◆ Material for the task:
####
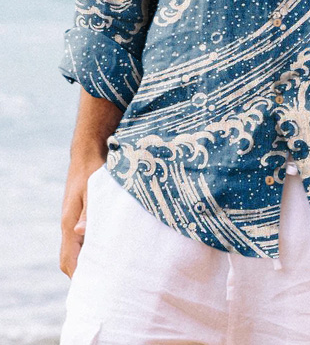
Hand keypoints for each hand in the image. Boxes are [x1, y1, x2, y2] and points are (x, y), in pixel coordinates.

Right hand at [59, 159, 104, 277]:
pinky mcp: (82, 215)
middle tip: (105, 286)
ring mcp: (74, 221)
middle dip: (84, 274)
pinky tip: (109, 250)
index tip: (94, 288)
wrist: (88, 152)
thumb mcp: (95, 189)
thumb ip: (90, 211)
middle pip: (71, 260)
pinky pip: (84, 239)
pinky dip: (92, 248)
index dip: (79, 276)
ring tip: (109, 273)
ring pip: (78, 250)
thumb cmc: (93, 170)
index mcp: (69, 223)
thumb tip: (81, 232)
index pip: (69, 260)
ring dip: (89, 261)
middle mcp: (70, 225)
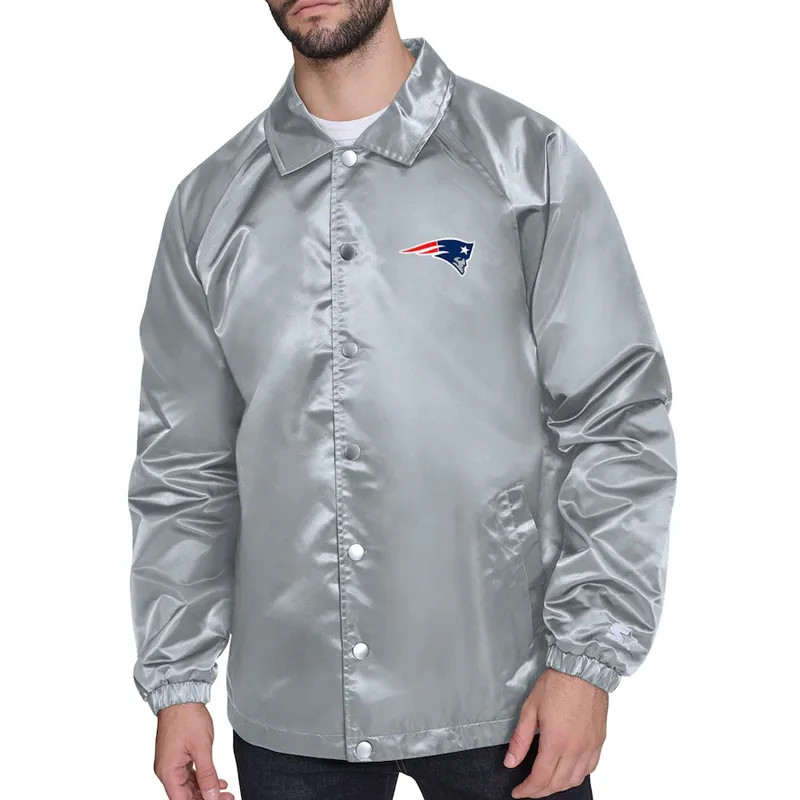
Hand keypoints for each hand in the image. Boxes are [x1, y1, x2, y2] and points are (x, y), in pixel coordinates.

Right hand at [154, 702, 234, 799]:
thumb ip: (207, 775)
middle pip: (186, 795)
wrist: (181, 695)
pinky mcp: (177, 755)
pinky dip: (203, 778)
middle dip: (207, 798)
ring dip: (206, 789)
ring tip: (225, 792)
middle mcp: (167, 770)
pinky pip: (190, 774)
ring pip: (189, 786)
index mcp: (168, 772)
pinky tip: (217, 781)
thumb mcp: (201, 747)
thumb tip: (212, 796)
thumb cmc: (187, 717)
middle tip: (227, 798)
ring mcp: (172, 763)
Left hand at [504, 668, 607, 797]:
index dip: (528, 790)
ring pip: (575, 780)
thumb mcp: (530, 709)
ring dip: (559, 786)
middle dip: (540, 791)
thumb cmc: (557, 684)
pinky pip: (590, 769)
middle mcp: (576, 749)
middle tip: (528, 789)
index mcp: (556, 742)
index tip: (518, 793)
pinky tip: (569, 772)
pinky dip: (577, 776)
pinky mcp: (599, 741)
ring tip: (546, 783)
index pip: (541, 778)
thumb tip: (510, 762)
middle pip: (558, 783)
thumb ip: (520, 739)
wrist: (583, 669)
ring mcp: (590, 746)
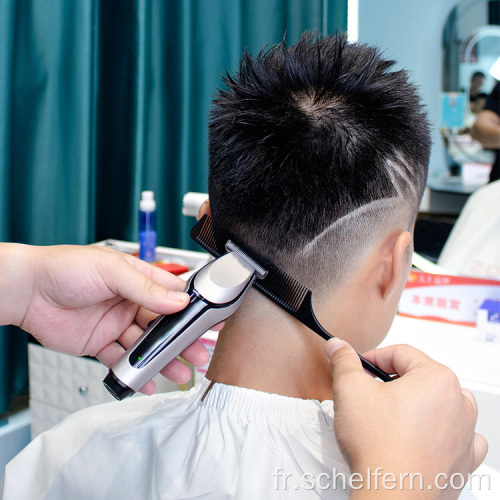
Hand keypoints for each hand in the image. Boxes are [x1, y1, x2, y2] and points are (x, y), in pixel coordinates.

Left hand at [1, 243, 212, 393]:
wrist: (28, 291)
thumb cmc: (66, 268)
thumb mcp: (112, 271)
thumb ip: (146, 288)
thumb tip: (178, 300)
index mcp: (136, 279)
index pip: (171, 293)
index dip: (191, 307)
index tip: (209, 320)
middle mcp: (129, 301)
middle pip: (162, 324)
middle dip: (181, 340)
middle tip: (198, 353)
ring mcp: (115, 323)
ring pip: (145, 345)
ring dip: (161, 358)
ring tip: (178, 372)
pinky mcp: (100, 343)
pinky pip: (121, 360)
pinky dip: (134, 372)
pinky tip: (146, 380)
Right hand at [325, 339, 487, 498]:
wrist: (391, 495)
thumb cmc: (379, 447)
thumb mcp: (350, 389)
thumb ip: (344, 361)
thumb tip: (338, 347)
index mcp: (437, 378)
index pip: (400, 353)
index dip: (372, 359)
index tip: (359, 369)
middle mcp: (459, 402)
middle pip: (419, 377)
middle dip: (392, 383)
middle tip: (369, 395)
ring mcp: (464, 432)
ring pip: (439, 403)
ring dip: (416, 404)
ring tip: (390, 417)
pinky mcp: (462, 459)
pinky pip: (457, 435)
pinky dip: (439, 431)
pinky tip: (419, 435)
####
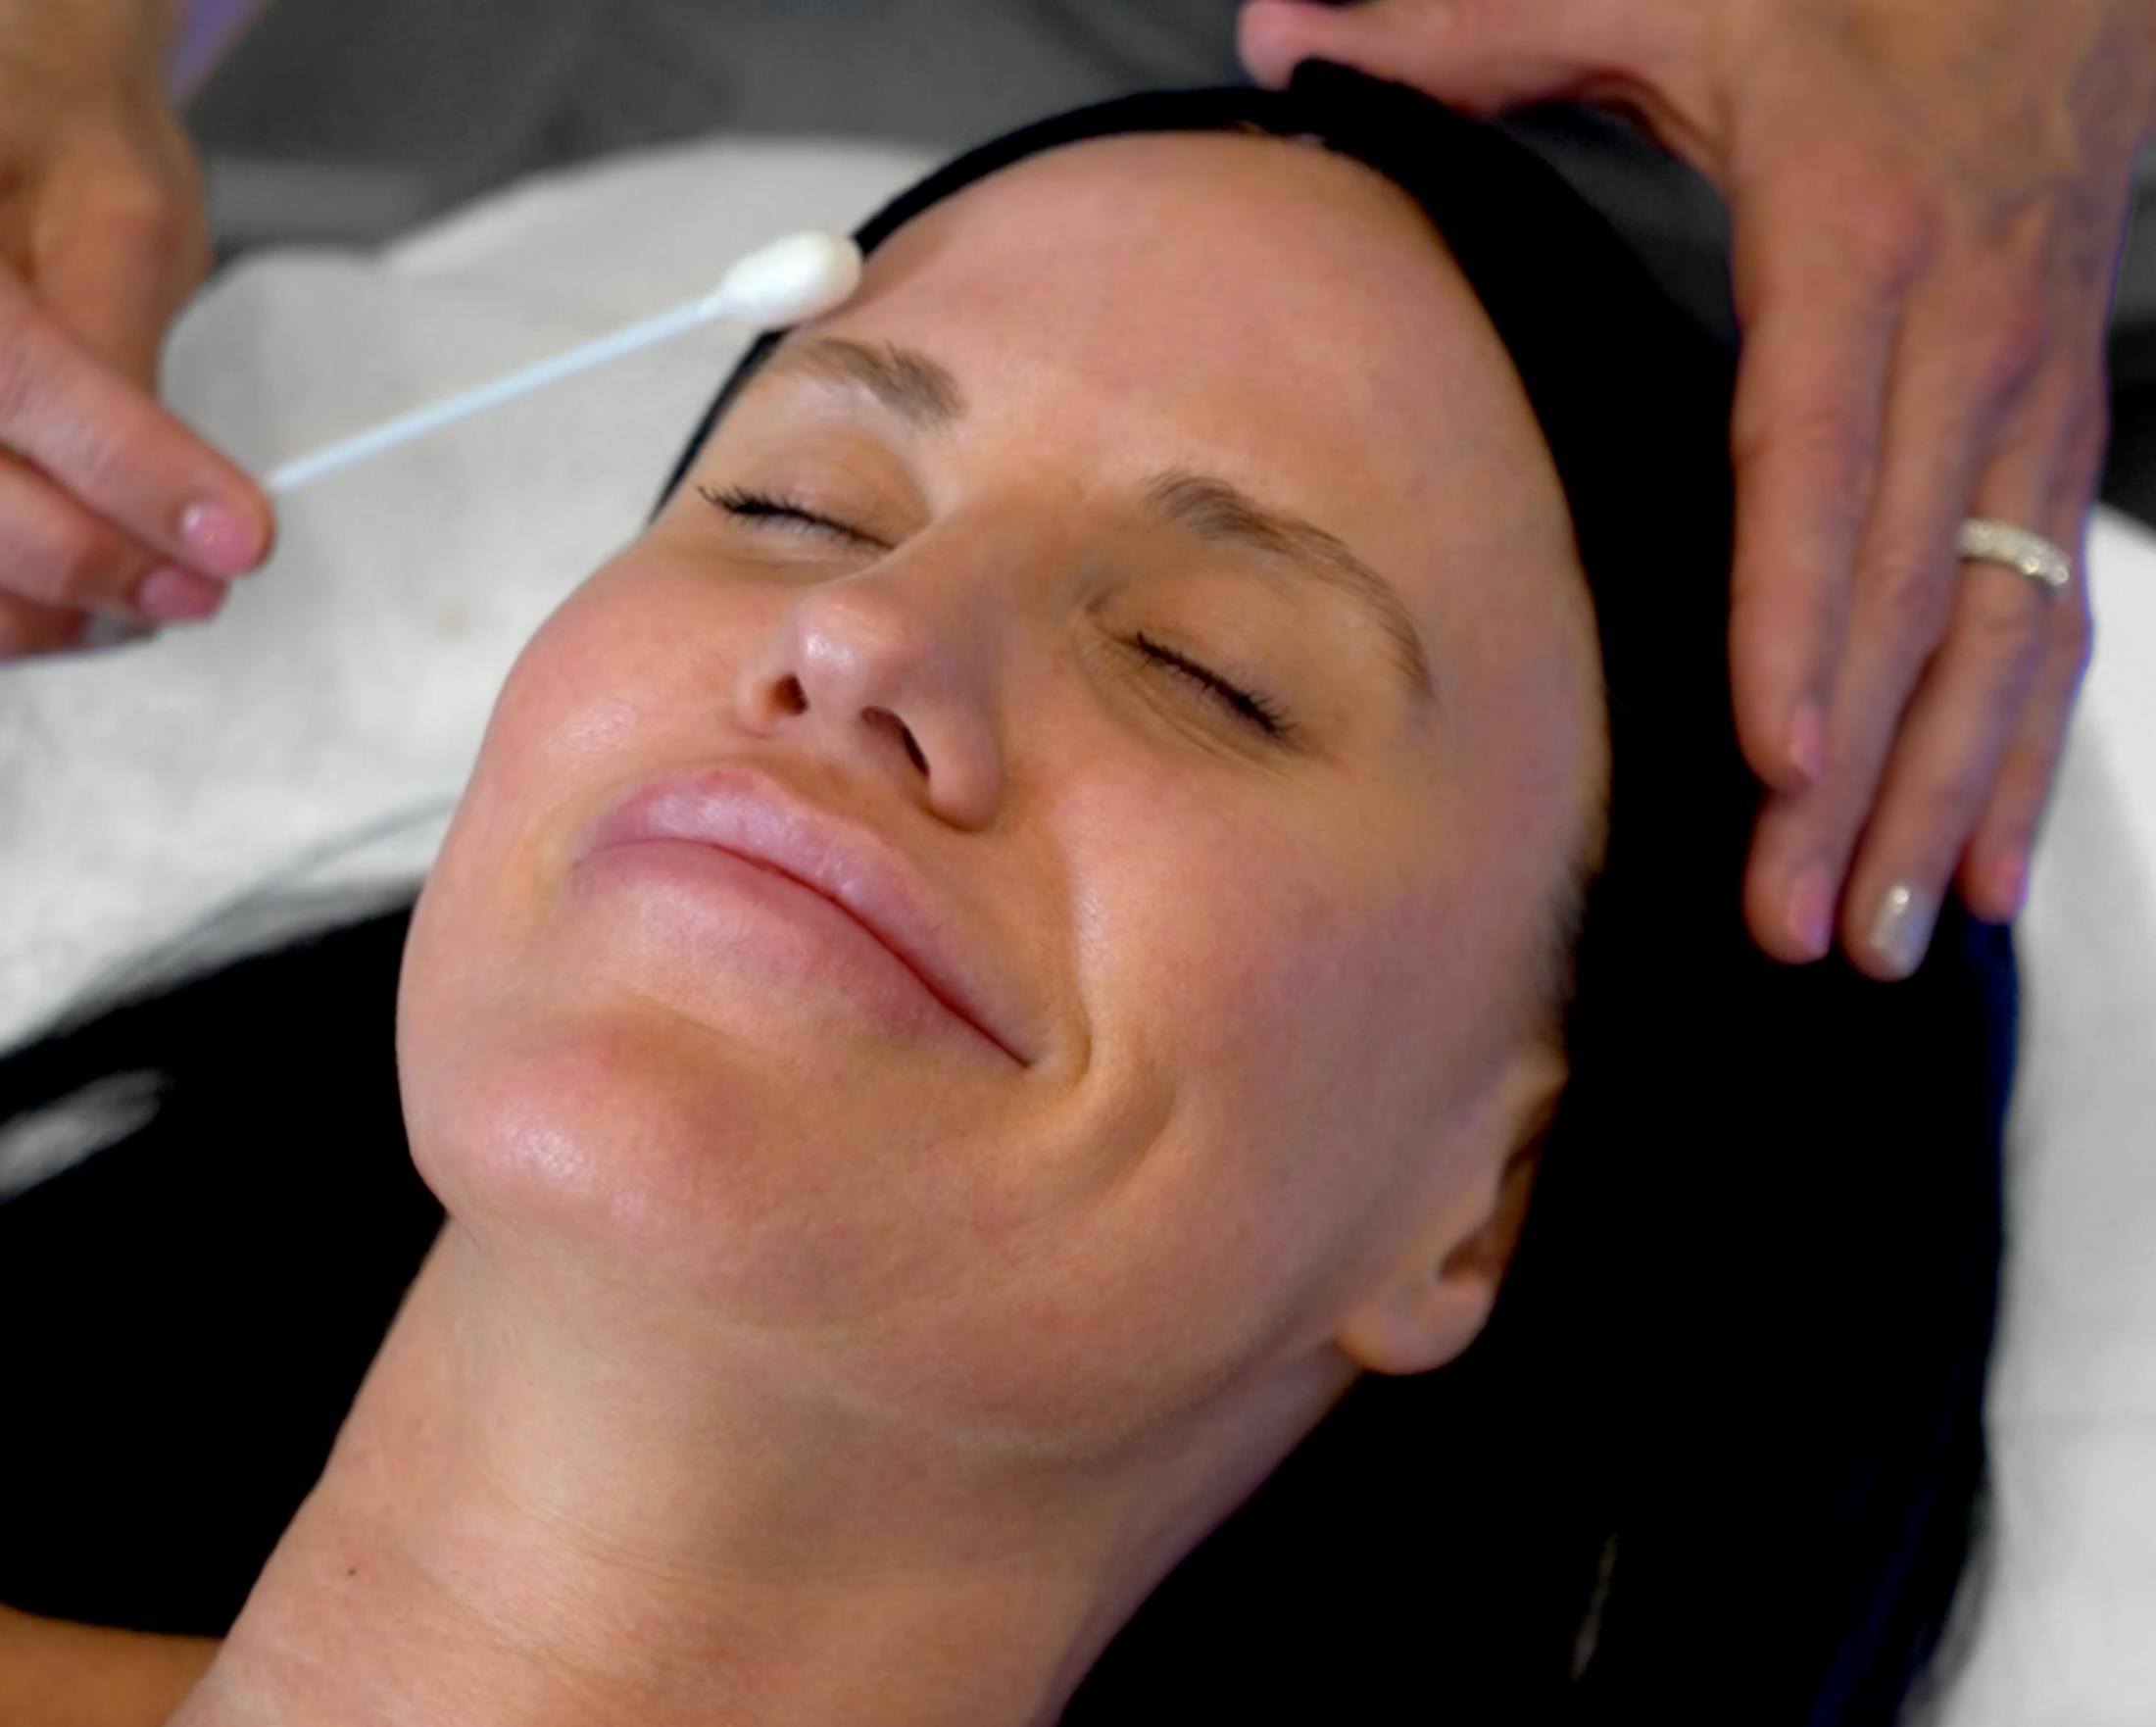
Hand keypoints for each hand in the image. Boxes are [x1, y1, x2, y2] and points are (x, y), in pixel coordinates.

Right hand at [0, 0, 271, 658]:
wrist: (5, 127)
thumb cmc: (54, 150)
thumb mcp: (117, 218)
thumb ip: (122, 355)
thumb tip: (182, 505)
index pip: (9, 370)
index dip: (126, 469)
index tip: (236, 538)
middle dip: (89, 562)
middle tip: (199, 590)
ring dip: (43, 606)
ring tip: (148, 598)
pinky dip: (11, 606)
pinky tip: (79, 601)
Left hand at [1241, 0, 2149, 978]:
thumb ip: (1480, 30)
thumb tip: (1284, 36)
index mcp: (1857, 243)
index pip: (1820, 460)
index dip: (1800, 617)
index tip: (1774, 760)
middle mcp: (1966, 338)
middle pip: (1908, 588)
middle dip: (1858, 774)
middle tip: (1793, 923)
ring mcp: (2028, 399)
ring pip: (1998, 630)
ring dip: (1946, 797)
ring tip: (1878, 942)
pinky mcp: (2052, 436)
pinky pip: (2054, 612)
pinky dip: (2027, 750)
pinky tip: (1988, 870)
####
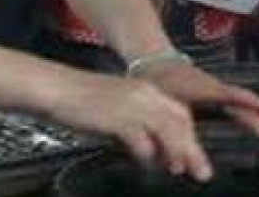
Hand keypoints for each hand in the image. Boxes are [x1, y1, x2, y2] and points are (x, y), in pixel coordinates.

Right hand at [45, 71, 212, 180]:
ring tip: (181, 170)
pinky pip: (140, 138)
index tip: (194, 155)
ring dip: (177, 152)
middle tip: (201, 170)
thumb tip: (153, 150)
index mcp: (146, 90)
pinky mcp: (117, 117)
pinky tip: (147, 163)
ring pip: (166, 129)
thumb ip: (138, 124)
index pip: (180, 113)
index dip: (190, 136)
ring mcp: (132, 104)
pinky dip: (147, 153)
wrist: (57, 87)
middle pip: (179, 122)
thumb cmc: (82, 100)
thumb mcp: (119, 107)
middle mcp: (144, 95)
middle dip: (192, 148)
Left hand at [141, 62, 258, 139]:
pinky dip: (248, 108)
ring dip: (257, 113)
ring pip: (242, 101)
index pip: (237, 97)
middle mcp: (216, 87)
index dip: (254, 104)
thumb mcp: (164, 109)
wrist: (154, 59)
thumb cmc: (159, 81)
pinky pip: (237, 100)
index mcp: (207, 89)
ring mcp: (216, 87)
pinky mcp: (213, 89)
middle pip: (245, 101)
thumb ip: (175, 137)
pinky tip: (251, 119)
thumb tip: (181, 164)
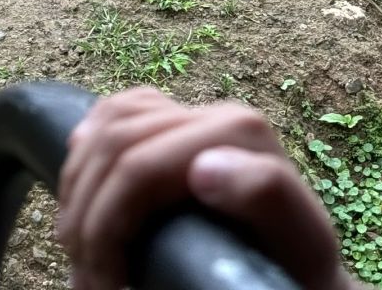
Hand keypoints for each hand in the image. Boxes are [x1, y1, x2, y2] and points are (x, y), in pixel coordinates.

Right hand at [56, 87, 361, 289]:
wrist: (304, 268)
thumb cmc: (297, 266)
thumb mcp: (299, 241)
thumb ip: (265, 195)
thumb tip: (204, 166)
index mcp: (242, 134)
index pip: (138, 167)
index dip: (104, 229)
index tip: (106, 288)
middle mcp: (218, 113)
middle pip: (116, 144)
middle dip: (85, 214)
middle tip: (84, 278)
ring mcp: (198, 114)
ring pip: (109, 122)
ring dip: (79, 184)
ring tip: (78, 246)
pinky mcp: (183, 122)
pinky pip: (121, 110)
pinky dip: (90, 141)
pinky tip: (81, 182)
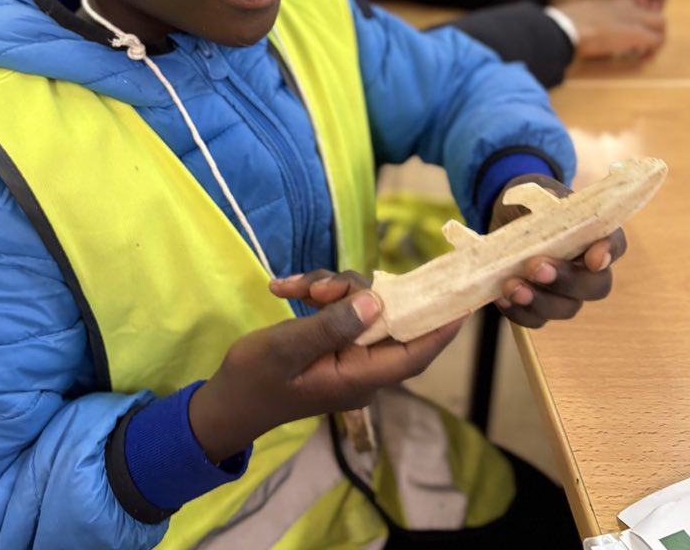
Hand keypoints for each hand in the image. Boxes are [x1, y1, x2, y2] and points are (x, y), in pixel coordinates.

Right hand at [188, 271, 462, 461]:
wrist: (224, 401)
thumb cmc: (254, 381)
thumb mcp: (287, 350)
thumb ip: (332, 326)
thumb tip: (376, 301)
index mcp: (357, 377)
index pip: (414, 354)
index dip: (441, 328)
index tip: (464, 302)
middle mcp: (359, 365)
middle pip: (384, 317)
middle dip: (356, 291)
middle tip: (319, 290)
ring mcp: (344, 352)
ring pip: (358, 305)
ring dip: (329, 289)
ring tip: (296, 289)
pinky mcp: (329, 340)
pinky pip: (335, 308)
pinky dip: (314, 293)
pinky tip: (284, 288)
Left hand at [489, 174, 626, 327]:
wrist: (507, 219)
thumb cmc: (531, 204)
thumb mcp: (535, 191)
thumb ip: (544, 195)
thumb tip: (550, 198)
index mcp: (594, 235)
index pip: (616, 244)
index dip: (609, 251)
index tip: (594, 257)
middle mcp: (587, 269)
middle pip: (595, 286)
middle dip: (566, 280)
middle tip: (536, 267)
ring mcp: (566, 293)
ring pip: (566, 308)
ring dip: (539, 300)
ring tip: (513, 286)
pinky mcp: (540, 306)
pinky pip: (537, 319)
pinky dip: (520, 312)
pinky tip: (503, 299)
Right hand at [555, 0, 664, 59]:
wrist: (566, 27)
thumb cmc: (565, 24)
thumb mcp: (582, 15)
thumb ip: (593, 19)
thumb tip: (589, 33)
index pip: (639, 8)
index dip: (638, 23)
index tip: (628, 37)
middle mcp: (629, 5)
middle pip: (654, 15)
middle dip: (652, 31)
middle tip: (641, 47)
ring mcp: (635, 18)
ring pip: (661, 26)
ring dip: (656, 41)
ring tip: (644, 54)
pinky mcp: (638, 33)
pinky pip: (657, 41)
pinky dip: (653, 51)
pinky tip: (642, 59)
####
◆ What is being asked: Please, from the material above, copy only the lines from the line with "middle tip: (369, 395)" up to and including the line with "pinky tip: (419, 435)", exactly as written.

◆ Written solution:
middle tip: (369, 395)
ring mcp: (464, 432)
ring pip: (439, 403)
ring dip: (416, 404)
ring tip: (390, 417)
pinky mcp: (462, 459)
pinky pip: (457, 435)
pinky dip: (439, 431)
pinky tip: (419, 435)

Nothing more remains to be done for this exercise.